China Signs Deal to Exploit Afghanistan’s Oil and Natural Gas Reserves
Afghanistan signed a deal on Wednesday that would allow China to become the first foreign company to exploit the country’s oil and natural gas reserves.
The contract covers the provinces of Sari Pul and Faryab in northeastern Afghanistan, and is the first of several oil blocks to be put on the market in coming months, Afghan Minister of Mines Wahidullah Shahrani said during today’s signing ceremony. Information on bidding for blocks in neighboring Balkh province and western Herat province will be released next year.
With international combat troops set to leave Afghanistan by the end of 2014, the country is looking for ways to exploit some of its mineral wealth to offset the loss of revenues when foreign aid and spending dries up. The landlocked nation is now entirely reliant upon neighboring Iran and Central Asian nations for fuel imports, and is keen to develop an oil-extraction and refining capability.
The oil ministry listed the initial value of the project with China’s state-owned National Petroleum Corporation as $700 million, but the total could be ten times greater if more reserves are found and developed, and if international oil prices remain at today’s levels, said Shahrani.
The contract allows China to research oil and natural gas blocks in Sari Pul and Faryab, an area first explored by Soviet engineers in the 1960s, who estimated the reserves at about 87 million barrels, though Afghan and Chinese partners believe they will prove to be much larger. After the real size of the reserves is established with greater accuracy, CNPC will then build Afghanistan’s first refinery.

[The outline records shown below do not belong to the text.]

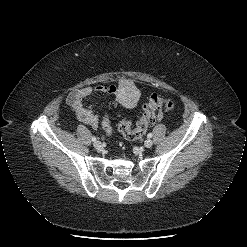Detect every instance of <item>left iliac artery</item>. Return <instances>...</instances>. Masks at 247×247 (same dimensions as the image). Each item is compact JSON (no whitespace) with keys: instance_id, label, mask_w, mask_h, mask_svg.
I'll list each match as a JSON object with an SVG mask.
<instances>
[{"instance_id":"1","label":"left iliac artery","mask_w":247,"mask_h":247,"mask_svg":"<svg viewBox=\"0 0 247 247\" xmlns=\"http://www.w3.org/2000/svg\"><path fill=\"white\" fill-rule=\"evenodd\" d=\"M152 136H153L152 133H149V134L147 135L148 138H151Z\"/></svg>"}]
</instances>
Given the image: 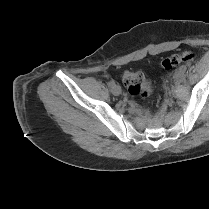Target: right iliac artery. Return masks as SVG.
Segmentation results:
<instances>
[{
  "label": "right iliac artery",
  "mask_w": 209,
  "mask_h": 209,
  "mask_svg": "<svg viewBox=\"0 0 209 209\" xmlns=\"http://www.w3.org/2000/svg\"><path fill=\"white\" fill-rule=\"evenodd\" d=\"M115 85V81L114 80H111L110 82H109V86L110 87H113Z\"/></svg>",
  "instance_id": "82829eb1"
}]
</instances>
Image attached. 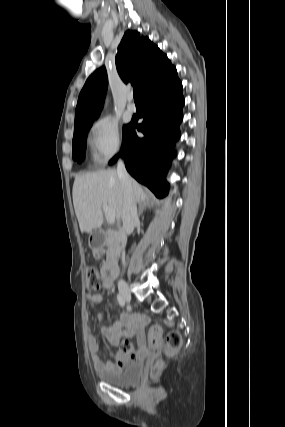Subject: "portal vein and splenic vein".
<instances>
[{"mask_svg":"<svg viewBox=\"0 0 285 427\" xmlns=\"http://www.w3.org/2000/svg\"><path fill=\"white\" fill-rule=\"evenodd\" d=\"M105 217L108 223L113 224L115 222V212L107 206V204L102 205Z\"/></svg>","mask_w":285,"mask_h":427,"instance_id":"obj_1","label":"portal vein and splenic vein"}]
</instances>
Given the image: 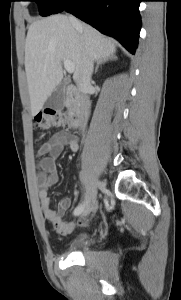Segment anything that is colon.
Segmentation results:
<instances>
[{"mask_svg":"<svg viewBox=\"0 0 181 300\" xmlns=\"http://www.w3.org/2000/svg\"><path fill=\"white\" fill-rule=\"evenodd\" d=\"M34 125L37 129L45 131L51 128H66L68 121L67 116L62 112L46 108L35 116Z\"/></svg>","mask_w":181,"mask_h":300,"instance_id":"obj_1","label":"colon"}]
</instances>
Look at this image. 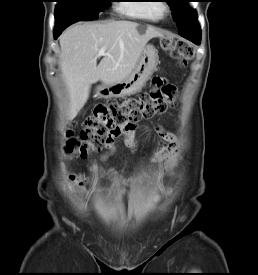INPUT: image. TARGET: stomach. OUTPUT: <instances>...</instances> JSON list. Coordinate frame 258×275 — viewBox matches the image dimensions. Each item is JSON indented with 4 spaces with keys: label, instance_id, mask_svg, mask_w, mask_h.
Masks as SVG:
<instances>
[{
    "label": "stomach",
    "instance_id": "stomach-1",
    "mask_svg": "<svg viewBox=\"0 0 258 275\" xmlns=\"http://www.w3.org/2000/svg\"><path fill=\"white\" fill-rule=\"evenodd\" d=\"M157 50L153 45L144 47L137 65L124 79L112 84H102L96 88L98 98H119L135 94L142 89L150 75L156 69Z\"/></svg>",
    "mask_w": 258,
    "mask_h": 275
}]
</instances>
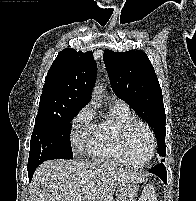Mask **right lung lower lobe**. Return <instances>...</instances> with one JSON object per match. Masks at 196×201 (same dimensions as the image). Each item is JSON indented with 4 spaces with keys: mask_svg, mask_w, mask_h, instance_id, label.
<instances>
[{
    "mask_svg": "<svg viewBox=\"0 0 196 201\" xmlns=\"http://www.w3.org/2000/svg\"><path fill=\"white\" fill-rule=\"evenodd\" d=\"M39 165H35V166H32V167H28V176H29V180L32 179V176L34 174V171L36 170V168L38 167Z\"/></svg>",
    "mask_w": 196,
    "mask_h": 201,
    "instance_id": "1",
    "label": "right lung lower lobe"
}]
</instances>
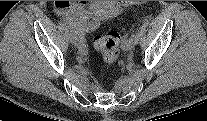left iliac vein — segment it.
I'll use <instances>...</instances> for the list:
<instances>
[{
    "label": "left iliac vein",
    "mask_w": 207,
    "mask_h": 121,
    "mask_svg": "<svg viewBox=\"0 0 207 121\" xmlns=\"http://www.w3.org/2000/svg\"><path fill=\"white\" fill-rule=\"evenodd\" d=\"M135 44H137V39H133V38L128 39V40L125 41V43H124V48H125L126 50H131V49L135 46Z\"/></svg>",
    "instance_id": "4c4485c4"
}]
</instances>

The Afghan government will receive 70 percent of the profits form the sale of the oil and natural gas. CNPC will also pay 15 percent in royalties, as well as corporate taxes and rent for the land used for its operations. Afghanistan’s army and police will set up special units to guard the project, though Sari Pul and Faryab are located hundreds of miles from the centers of fighting in the east and southeast and are considered relatively safe.
Soviet surveys have shown Afghanistan to be sitting on vast mineral wealth, but with poor infrastructure and security problems stemming from the now 10-year war, most Western mining companies have stayed away, while companies from China, with which Afghanistan shares a small stretch of border, have been at the forefront of investments in the nation.
The China Metallurgical Construction Co. signed a contract three years ago to develop the Aynak copper mine in Logar province, investing $3.5 billion in the project — the largest ever foreign investment in Afghanistan.
The U.S. Department of Defense has estimated Afghanistan’s mineral reserves to be worth roughly $1 trillion, while other estimates have pegged them at $3 trillion or more.
However, for Afghanistan to capitalize on its resources, it will require international investment, a better transportation network, and much improved security.